**Task**
Only one stretch of the data below is wanted: the lines from the one with "thumb tip: (326, 301)" through the one with "pinky tip: (150, 134)", repeated exactly.

Human pose images with coordinates:
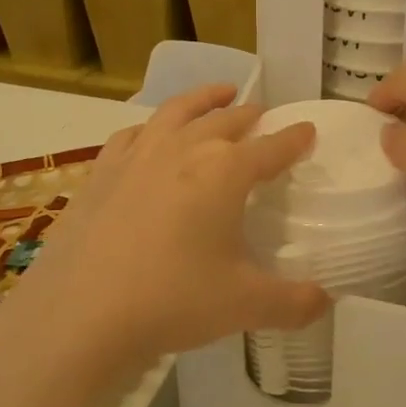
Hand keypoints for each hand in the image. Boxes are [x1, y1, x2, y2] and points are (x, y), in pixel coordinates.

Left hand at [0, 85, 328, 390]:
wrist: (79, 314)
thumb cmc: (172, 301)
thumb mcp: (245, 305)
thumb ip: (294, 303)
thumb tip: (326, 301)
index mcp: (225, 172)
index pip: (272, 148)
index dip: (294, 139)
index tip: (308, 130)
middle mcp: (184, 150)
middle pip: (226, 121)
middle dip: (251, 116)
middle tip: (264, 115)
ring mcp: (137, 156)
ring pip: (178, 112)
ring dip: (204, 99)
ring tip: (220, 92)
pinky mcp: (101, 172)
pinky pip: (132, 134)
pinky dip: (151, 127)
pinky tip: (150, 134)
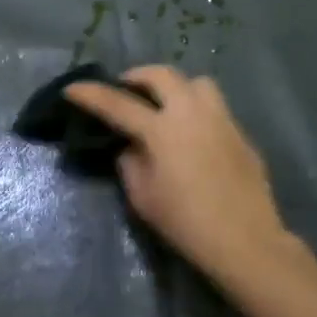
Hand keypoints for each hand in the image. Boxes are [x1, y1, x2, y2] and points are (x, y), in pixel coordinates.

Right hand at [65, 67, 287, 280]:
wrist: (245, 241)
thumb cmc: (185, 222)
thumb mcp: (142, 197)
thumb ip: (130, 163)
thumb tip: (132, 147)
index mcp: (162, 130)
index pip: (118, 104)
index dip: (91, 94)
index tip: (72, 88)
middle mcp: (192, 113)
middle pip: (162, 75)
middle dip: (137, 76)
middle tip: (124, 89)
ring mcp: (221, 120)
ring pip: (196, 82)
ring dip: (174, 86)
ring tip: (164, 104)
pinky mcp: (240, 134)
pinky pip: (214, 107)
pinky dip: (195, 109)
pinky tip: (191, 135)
--
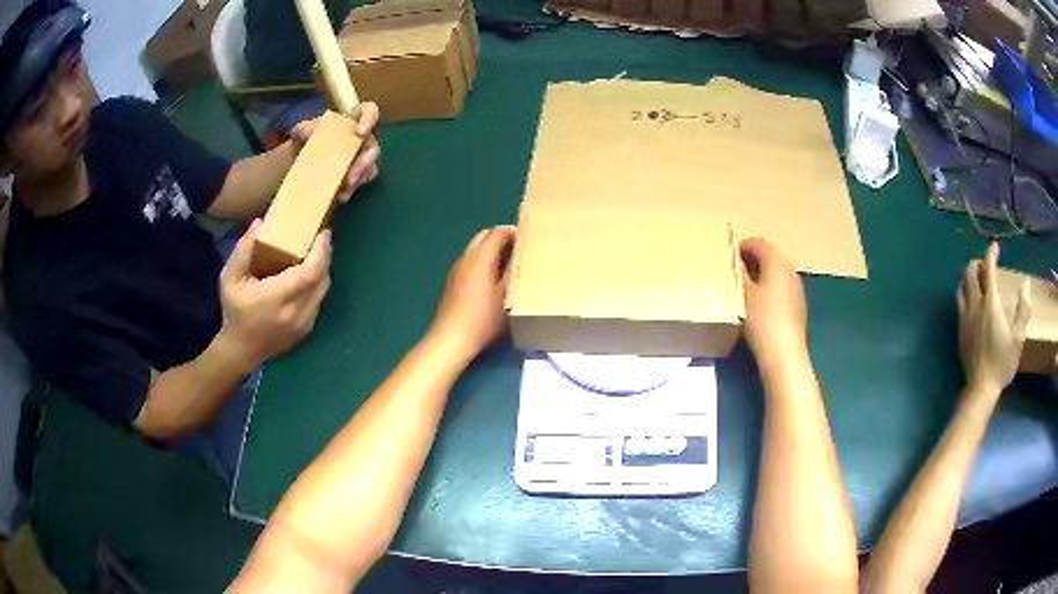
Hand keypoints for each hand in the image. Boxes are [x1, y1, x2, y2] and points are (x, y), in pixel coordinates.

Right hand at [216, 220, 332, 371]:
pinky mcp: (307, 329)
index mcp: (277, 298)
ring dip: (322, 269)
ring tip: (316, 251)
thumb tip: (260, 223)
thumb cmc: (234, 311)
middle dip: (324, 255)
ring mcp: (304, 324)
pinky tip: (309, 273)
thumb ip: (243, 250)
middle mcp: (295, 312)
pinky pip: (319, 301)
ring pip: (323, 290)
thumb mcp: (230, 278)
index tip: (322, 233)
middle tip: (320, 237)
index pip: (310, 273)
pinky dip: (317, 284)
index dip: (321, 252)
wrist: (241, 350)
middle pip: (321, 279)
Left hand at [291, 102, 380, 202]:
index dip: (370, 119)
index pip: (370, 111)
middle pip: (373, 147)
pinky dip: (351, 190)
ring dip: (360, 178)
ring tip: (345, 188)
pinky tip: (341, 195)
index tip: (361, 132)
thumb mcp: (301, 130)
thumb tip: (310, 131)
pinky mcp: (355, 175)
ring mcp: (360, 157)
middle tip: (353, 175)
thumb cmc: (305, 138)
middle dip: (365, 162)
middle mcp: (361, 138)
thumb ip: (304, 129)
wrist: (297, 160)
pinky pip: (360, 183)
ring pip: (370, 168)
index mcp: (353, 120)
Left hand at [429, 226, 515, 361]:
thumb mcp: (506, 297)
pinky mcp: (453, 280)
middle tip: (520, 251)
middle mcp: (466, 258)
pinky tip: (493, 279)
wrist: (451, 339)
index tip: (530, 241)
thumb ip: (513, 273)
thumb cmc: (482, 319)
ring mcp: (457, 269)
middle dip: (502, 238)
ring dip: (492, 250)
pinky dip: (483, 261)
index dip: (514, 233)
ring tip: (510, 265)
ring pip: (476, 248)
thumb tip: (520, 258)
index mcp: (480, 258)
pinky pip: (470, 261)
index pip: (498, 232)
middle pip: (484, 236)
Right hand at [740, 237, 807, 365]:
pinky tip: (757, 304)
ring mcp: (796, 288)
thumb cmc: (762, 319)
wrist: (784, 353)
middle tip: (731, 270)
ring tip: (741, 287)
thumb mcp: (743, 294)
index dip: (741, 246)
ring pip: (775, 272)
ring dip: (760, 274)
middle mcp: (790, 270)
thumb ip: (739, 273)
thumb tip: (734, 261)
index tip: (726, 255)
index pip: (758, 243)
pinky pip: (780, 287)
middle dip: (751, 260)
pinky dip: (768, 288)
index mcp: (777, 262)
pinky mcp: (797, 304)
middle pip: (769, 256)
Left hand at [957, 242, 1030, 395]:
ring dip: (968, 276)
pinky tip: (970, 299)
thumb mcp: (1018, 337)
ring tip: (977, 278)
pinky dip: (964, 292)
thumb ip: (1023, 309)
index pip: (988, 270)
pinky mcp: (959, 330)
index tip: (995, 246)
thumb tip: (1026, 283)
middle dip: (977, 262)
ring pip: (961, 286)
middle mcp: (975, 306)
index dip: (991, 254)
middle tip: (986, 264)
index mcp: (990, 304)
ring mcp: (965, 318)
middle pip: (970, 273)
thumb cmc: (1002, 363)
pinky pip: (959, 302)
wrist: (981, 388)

**Task response**
thumb tip: (326, 301)
index mcp: (225, 172)
index pip: (272, 148)
index dip: (294, 139)
index tip: (308, 130)
middle mcp: (184, 150)
middle pip: (226, 121)
middle dip: (251, 116)
middle tip: (264, 115)
ring mcp: (137, 156)
ring pip: (178, 112)
ring dip: (204, 99)
ring tip: (220, 92)
pinky mcp: (101, 172)
pinky pip: (132, 134)
pinky dip: (151, 127)
pinky tip: (150, 134)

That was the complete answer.